The output of the nation's services sector hit 29.6 trillion yuan ($4.58 trillion) during the first half, accounting for more than 55.7 percent of the nation's gross domestic product, up 1.2 percentage points from last year, the ministry said.

Yet, the high-end services industry in China lags behind the fast growth of traditional services such as catering, transport and logistics, said Huo Jianguo, vice-chairman of the Beijing-based China Society for World Trade Organization Studies.

"Bringing more foreign investors in those high-end services sectors is key to promoting fair competition among market players to improve operation efficiency of market entities and inject new growth impetus in the services sector, and ultimately contribute to both Chinese and global economic growth," Huo said.

"We should level the playing field for all market players, whether it is Chinese or foreign, private or State-owned, through optimizing regulation constantly."

It is true that most Chinese enterprises in high-end services are not as mature and experienced as their foreign counterparts aiming to enter China's market.
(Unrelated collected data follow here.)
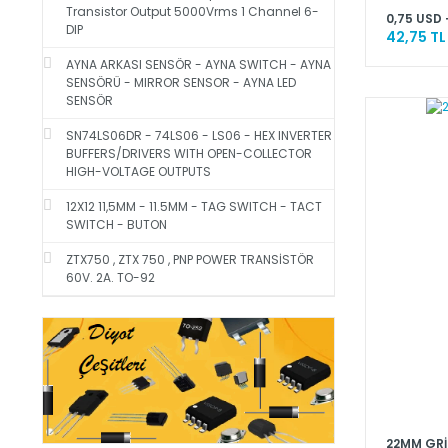
Transistor Output 5000Vrms 1 Channel 6-
0,75 USD 
DIP
42,75 TL
AYNA ARKASI SENSÖR - AYNA SWITCH - AYNA
SENSÖRÜ - MIRROR SENSOR - AYNA LED
SENSÖR
SN74LS06DR - 74LS06 - LS06 - HEX INVERTER
BUFFERS/DRIVERS WITH OPEN-COLLECTOR
HIGH-VOLTAGE OUTPUTS
12X12 11,5MM - 11.5MM - TAG SWITCH - TACT
SWITCH - BUTON
ZTX750 , ZTX 750 , PNP POWER TRANSİSTÖR
60V. 2A. TO-92
22MM GRİ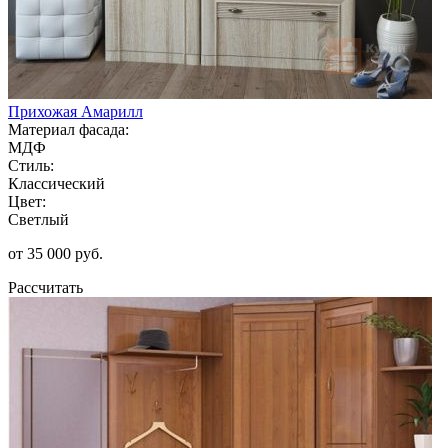
Прихожая Амарилл
Материал фасада:
МДФ
Стиль:
Классический
Цвет:
Светлый
от 35 000 руб.
Рассчитать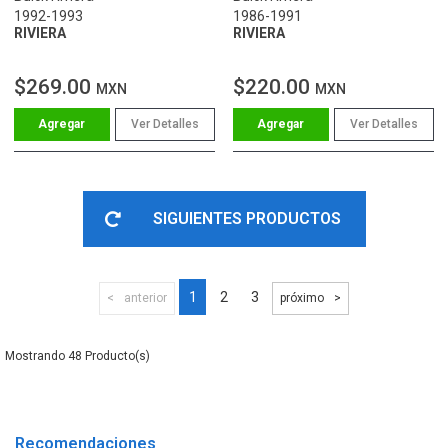
1992-1993
1986-1991
RIVIERA
RIVIERA
$269.00
$220.00
MXN
MXN
Ver Detalles
Ver Detalles
SIGUIENTES PRODUCTOS
1
2
3
anterior
próximo
48
Recomendaciones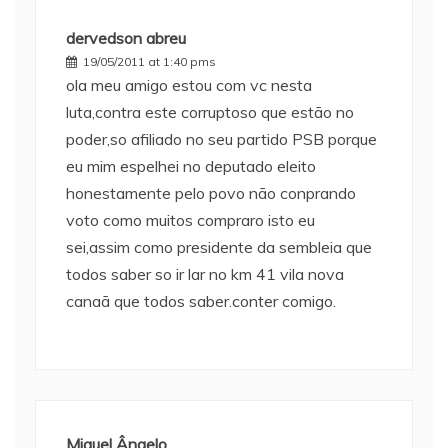
dervedson abreu
19/05/2011 at 1:40 pms
ola meu amigo estou com vc nesta
luta,contra este corruptoso que estão no
poder,so afiliado no seu partido PSB porque
eu mim espelhei no deputado eleito
honestamente pelo povo não conprando
voto como muitos compraro isto eu
sei,assim como presidente da sembleia que
todos saber so ir lar no km 41 vila nova
canaã que todos saber.conter comigo.
Miguel Ângelo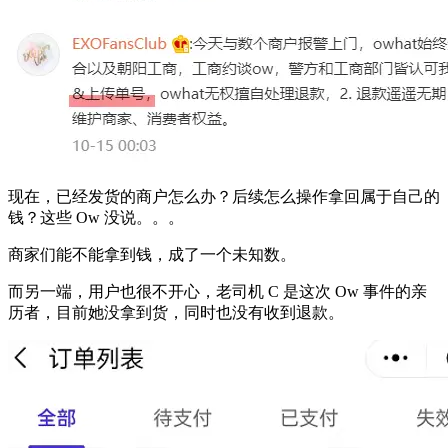
现在，已经发货的商户怎么办？后续怎么操作拿回属于自己的
钱？这些 Ow 没说。。。
商家们能不能拿到钱，成了一个未知数。
而另一端，用户也很不开心，老司机 C 是这次 Ow 事件的亲
历者，目前她没拿到货，同时也没有收到退款。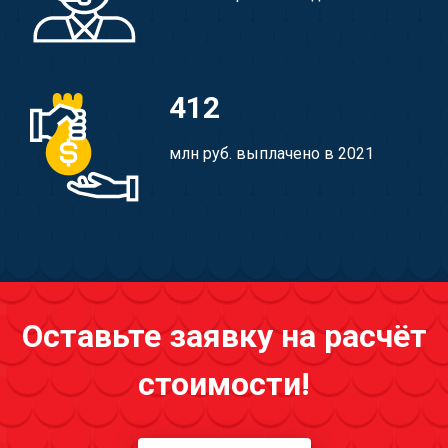
412
млн руб. выплачено в 2021
Оставьте заявку на расчёт
стоимости!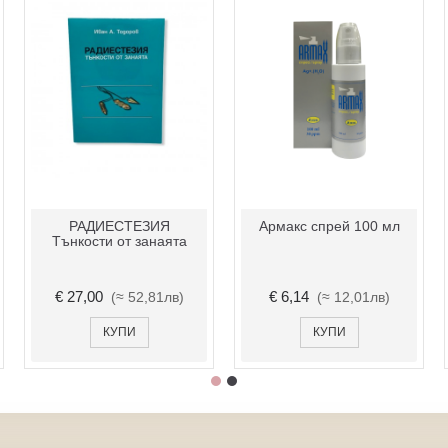
РАДИЕСТЕЗИЯ
Армакс спрей 100 мл
Тънкости от занаята
€ 27,00
€ 6,14
(≈ 52,81лв)
(≈ 12,01лв)
КУПИ
КУПИ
However, just like what has happened to China's manufacturing and industrial sector in the past decades, driven by pressure to survive, Chinese enterprises will proactively learn advanced operational approaches and management experience from foreign investors and eventually adapt to the new competition environment to grow bigger and stronger, Huo added.

Wider market access will prompt the growth of foreign direct investment inflows into the services sector, which is a crucial part of China's new round of opening-up, said Nie Pingxiang, deputy director of the Service Trade Institute, which is part of the Chinese Academy of International Trade and Economic Cooperation.

As the Chinese economy ushers in a new era of high-quality development featuring accelerated upgrade and optimization in industrial structure, further opening-up in the services sectors, especially high-tech services, will be supportive of high-quality development, Nie said.

China may encourage more foreign capital to flow into healthcare, culture and entertainment, and high-tech services such as scientific research and technological services and information transmission, she said.

China's 2021 negative list, which is expected to be released soon, will be further downsized, with an aim to promote orderly and wider opening-up in the services sector, said Bai Ming, deputy director of the international market research department under the CAITEC.

A negative list refers to special administrative measures prohibiting access of foreign investment in certain industries or areas. China has been shortening negative lists since 2017, and about two thirds of the restrictive measures have been reduced in the past few years, Bai said.

Cui Fan, an international trade and economics professor at the University of International Business and Economics in Beijing, believes services sectors such as culture, healthcare and aviation still have ample room for opening-up, and the new negative list for 2021 is likely to make progress in the professional services sectors.